_Passage du texte_.
+++
Première chanson du septième album de Cat Power, sorti en 2006 et qui porte le même nom, « The greatest » est à la fois un hommage à Mohammed Ali, le plus grand boxeur de l’histoire sans doute (et qui était l’un des héros de mon grand-père), et un auto-portrait très émouvant en forme de combattante fragile, de guerrière vulnérable, de femme aussi pétrie de doutes que courageuse.


La boxe est ici utilisée par Cat Power comme une métaphore de la vie, de la difficulté à tenir debout sur le ring quand on est saoulé de coups, du fait qu’on peut encaisser beaucoup sans s’effondrer, du fait que les encouragements de la foule nous donnent du courage, du fait que quand on est en plein coeur du combat on ne peut au final compter que sur soi-même, et puis aussi du fait que même quand on croit s’être protégé par une garde infranchissable, même quand on gagne aux points et que la victoire semble nous tendre les bras, on peut quand même être anéanti par un uppercut ou un direct foudroyant que l’on n’a pas vu venir…
Pour bien comprendre le sens et le poids de cette chanson, sans doute faut-il connaître un peu la personnalité de Charlyn Marshall (le vrai nom de Cat Power), et pour cela remonter l’histoire de sa vie. Elle a subi une enfance erratique et traumatisante, avec des parents chaotiques et sévèrement addicts à l’alcool et à la défonce, une grand-mère grenouille de bénitier qui ne cessait de lui parler de Satan, un beau-père témoin de Jéhovah… Ce n’est pas le cadre le plus propice pour grandir et se construire une personnalité stable : à l’adolescence, Chan Marshall a été baladée de lycée en lycée, elle est très vite devenue elle-même plus ou moins alcoolo et accro à la drogue, et elle a développé un imaginaire aussi débridé que dark.
Cette histoire de vie assez dramatique explique que les textes et les compositions de Cat Power aient d’abord été très sombres et minimalistes, voire décharnés, qu’elle ait privilégié un chant viscéral, et que ses concerts aient longtemps été des expériences assez désarçonnantes (on ne savait pas forcément en commençant combien de temps elle resterait sur scène). C’est une artiste sauvageonne, farouche et imprévisible, qui a consacré l’essentiel des trente premières années de sa vie à lutter contre des démons obsédants, et forcément c’est un mode de vie épuisant pour elle-même aussi bien que pour ses proches.
Il fallait ce récit, je crois, pour faire comprendre tout ce que Chan Marshall a investi dans ce disque sorti en 2006 alors qu’elle avait trente-quatre ans, et notamment dans cette chanson. Bien des années plus tard, elle expliquera dans une interview aux Inrockuptibles: « Quand j’ai écrit la chanson The Greatest, c’était juste après un concert en Caroline du Nord. Ma mère était venue me voir jouer et je n’étais vraiment pas en forme. J’ai tout donné pour qu’elle soit fière de moi. Le soir à l’hôtel, j’étais exténuée, littéralement KO comme après un combat de boxe. »
+++
_Extrait de données_.
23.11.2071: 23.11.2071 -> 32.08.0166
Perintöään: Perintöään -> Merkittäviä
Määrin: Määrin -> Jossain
+++
_Travail à réaliser_.
1. Recopiez le passage du texte sur Cat Power compris entre « Cette histoire de » et « pour ses proches. », ces deux bornes incluses.
2. Selon le texte sur Cat Power, quel est le vrai nom de la chanteuse ?
3. Prolongez le texte sur Cat Power en reprenant juste après sa dernière phrase.
La liste n'a aucun rapport avec le texte sur Cat Power.

_Résultats attendus_.
1.
Cette histoire de vie assez dramatique explique que les textes et les compositions de Cat Power aient d’abord été très sombres et minimalistes, voire décharnés, qu’elle ait privilégié un chant viscéral, et que ses concerts aient longtemps été des expériences assez désarçonnantes (on ne savait pas forcément en commençant combien de temps elle resterait sur scène). C’est une artiste sauvageonne, farouche et imprévisible, qui a consacré l’essentiel des trente premières années de sa vie à lutter contre des démons obsédants, et forcément c’est un mode de vie épuisant pour elle-même aussi bien que pour ses proches.

2. Charlyn Marshall.

3.
Ces quelques phrases disent bien, je trouve, ce qu’est la vie de Chan Marshall, une vie sur le ring, une vie placée en grande partie sous le signe de la lutte et de la douleur. Pendant des années, elle s’est battue avec l’énergie du désespoir pour échapper aux ombres du passé, elle a appris à esquiver les coups d’un pas de côté furtif et à tenir les importuns à distance par des feintes de frappe subtiles, elle est encore marquée par les cicatrices et les ecchymoses, elle s’est souvent cachée et repliée sur elle-même pour se préserver… Mais elle recueille les fruits de son combat avec, enfin, un peu de paix – et même assez de paix pour accepter la faiblesse et l’échec.
C’est en tous cas ce que laissent entendre les quatre premiers vers de « The Greatest »: la chanson s’ouvre sur un aveu en forme de délire de grandiosité et d’invulnérabilité (« Once I wanted to be the greatest / No wind or waterfall could stall me » ), mais elle bascule tout de suite dans le constat humble et désolé que cet espoir a été déçu (« And then came the rush of the flood / Stars at night turned deep to dust » ). Espoir et déception sont mêlés, tristesse et soulagement se succèdent, comme dans toute vie, mais au moins l’existence devient plus légère quand le mélange est à peu près équilibré.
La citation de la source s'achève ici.